There were 87 new listings in 2022, compared to 191 in 2021, representing a fall of 54 per cent, according to IPO Watch Australia's 'Review of Australia's 2022 IPO Activity Report.'
"Initially there were solid expectations for the year following a record number of listings in the second half of 2021 and a healthy pipeline of companies looking to list in early 2022," IPO Watch Australia Partner Marcus Ohm notes.
"However, the IPO market all but dried up in the second half of the year with no single month from June onwards recording a double-digit number of listings."
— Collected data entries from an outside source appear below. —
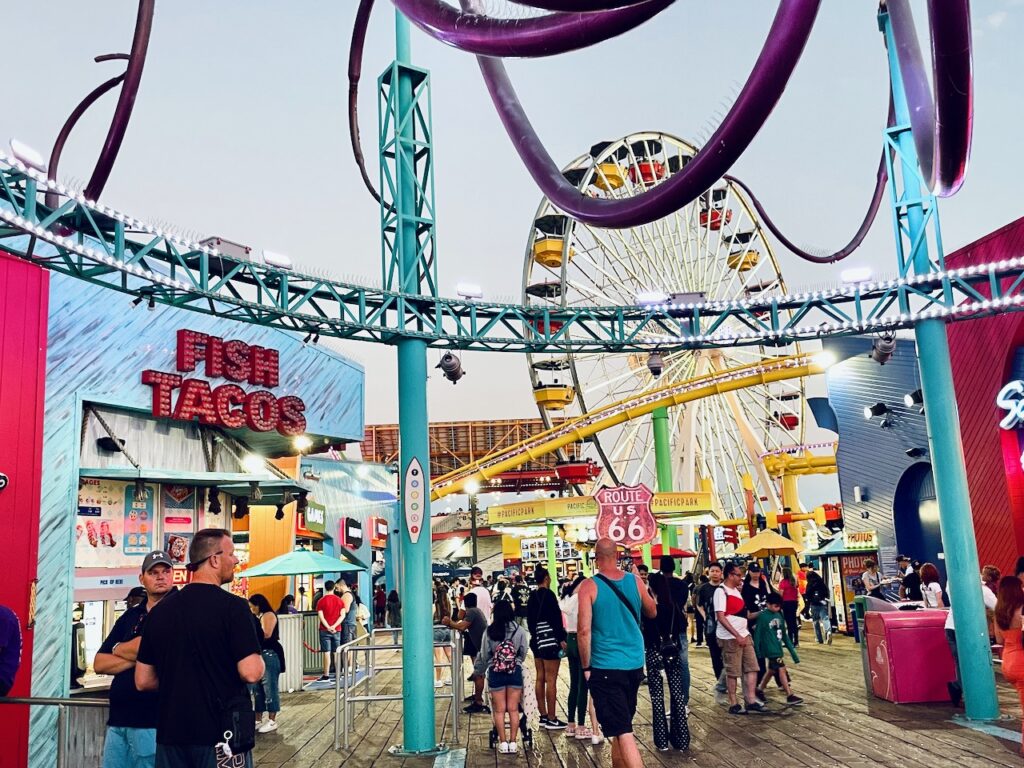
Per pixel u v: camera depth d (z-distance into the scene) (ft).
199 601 14.03
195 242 30.07
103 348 43.96
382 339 35.76
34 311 33.81
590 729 32.91
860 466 78.13
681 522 96.63
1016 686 26.30
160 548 46.91
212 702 13.58
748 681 35.73
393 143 37.37
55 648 37.04
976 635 33.32
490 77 32.83
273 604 71.31
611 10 20.67
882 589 59.82
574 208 29.14
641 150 136.46
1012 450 57.21
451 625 41.70
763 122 22.81
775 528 134.31
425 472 35.19
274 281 33.45
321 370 64.59
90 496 42.91
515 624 31.78
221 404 51.93
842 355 79.87
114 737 16.74
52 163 27.45
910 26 31.78
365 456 331.77
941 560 69.77
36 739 35.37
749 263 141.90
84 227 28.45
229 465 53.52
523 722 32.68
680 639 30.14
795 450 131.54
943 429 35.35
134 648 16.79
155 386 47.57
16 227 24.67
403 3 24.97
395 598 85.35
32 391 33.32
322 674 60.08
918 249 36.73
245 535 72.90
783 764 26.55
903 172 37.29
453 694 33.91
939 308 35.55
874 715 34.19
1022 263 34.91
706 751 28.81
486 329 38.01
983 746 28.14
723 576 39.04
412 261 36.68
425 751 32.07
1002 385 57.52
Total funds raised in 2022 reached $1.07 billion compared to the record-breaking amount raised in 2021 of $12.33 billion, the report notes.
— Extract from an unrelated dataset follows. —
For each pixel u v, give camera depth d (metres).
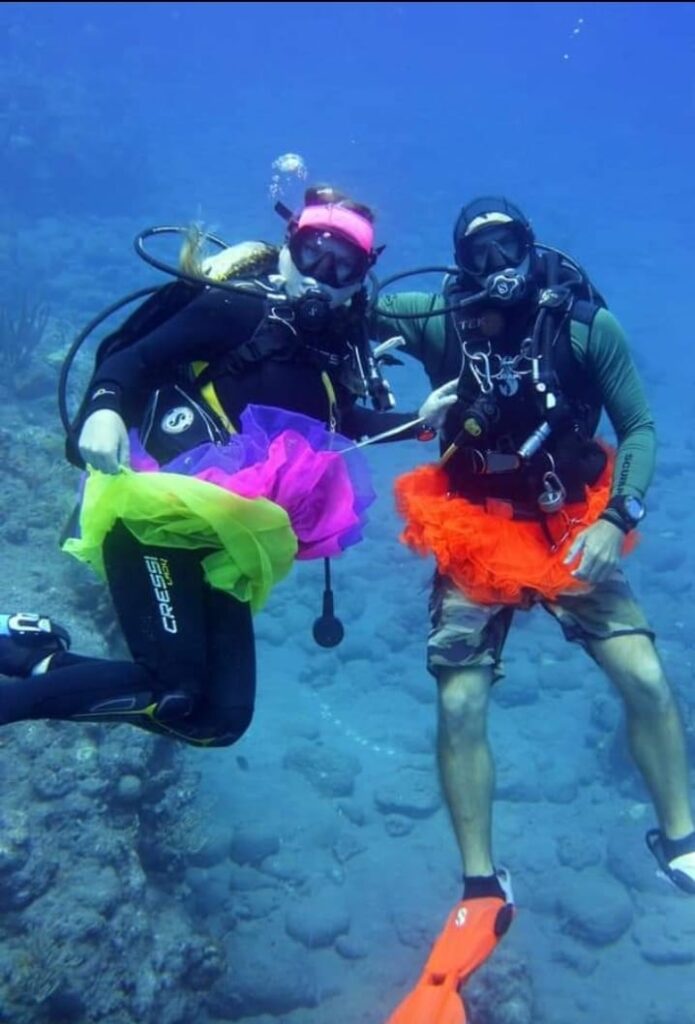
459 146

"The amounts raised were also significantly below 2020 ($4.98 billion) and 2019 ($6.91 billion). Notably, there were fewer listings in 2020 (74) and 2019 (62) than in 2022, reflecting the contributions from large cap listings in these prior years."
Mr Ohm says materials listings dominated the market again, with 63 new market entrants in the year compared to 107 in 2021.
"Gold and battery metals, in particular lithium, have been popular commodities for exploration listings this year," he says.
The report also found new listings struggled to meet subscription targets during the year, with only 70 per cent successfully raising the intended amount. That's compared with 87 per cent of listings meeting their targets in 2021.
IPO Watch Australia expects the slowdown in IPO activity to continue into 2023.
"Against the backdrop of rising interest rates, rising inflation and geopolitical uncertainty, there was a significant decrease in the number of IPOs in the second half of 2022, notably in the technology sector," IPO Watch Australia Partner Nicholas Guest notes in the report.